Amsterdam institutions leading fight against coronavirus

Hospitals and academic centres in Amsterdam are joining together to help lead the fight against coronavirus. All hospitals in the Netherlands, along with data scientists from higher education and the business sector, are working on developing new machine learning models to help evaluate which coronavirus treatment works best for a given patient. The collaboration, of which the National Intensive Care Evaluation (NICE) foundation is also a part, is also aiming to develop a way to predict the course of the disease in an infected patient.

Coordinated by Amsterdam UMC together with VU Amsterdam and Maastricht UMC, the project’s primary goal is to better estimate what treatments and healthcare capacities are required to properly deal with the current healthcare crisis around coronavirus.

Accessing data without disrupting treatment

The research will use data collected by hospitals while treating corona patients. A key precondition for the study, according to Amsterdam UMC intensivist Dr Paul Elbers, is to avoid putting further pressure on the medical specialists treating coronavirus patients.
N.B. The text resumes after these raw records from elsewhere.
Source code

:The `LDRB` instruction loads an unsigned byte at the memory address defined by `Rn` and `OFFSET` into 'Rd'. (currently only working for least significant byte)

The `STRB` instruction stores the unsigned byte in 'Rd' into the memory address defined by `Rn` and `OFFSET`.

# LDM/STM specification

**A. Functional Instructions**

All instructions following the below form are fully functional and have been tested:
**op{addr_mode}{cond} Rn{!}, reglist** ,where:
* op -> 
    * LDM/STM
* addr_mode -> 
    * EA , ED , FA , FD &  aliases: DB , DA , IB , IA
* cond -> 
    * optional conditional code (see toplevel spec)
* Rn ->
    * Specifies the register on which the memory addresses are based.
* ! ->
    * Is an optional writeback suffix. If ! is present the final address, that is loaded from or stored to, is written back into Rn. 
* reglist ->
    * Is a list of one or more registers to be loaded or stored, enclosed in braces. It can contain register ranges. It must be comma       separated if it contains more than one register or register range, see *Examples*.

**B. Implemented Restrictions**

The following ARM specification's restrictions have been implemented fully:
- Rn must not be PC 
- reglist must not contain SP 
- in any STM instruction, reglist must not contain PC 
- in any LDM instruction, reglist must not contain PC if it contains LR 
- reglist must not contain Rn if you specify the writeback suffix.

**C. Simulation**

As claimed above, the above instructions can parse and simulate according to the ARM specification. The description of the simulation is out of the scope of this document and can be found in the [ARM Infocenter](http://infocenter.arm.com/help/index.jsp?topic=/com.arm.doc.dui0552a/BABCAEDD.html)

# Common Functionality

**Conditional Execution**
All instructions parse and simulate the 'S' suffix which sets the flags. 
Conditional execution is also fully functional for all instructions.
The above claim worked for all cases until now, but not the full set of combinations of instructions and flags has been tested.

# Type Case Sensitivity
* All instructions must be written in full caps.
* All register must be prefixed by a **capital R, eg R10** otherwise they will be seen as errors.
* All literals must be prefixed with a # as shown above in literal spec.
“A lot of the data collected during intensive care treatment will be done automatically via the patient’s electronic medical file,” says Dr Elbers. “There are many other healthcare professionals and data scientists who are more than willing to collect and analyse the data. In this way, everyone can contribute.”

Helping ease pressure on intensive care units

“On the basis of the data of hundreds of patients, we hope in the short-term to develop a prediction model for the future respiratory needs of new COVID-19 patients,” says intensivist Marcel Ariës of Maastricht UMC. “In this way, we can better predict who will eventually need an intensive care bed – and when.”

Any collected data, which would include lab test results and scans, will undergo a ‘pseudonymisation’ procedure to minimise the risk of personal information being linked to a patient. With COVID-19 creating a public health emergency, patients and their families will not be asked to give their approval before the data can be used. However, patients and their families can choose to object to the hospital directly to opt out of the scheme.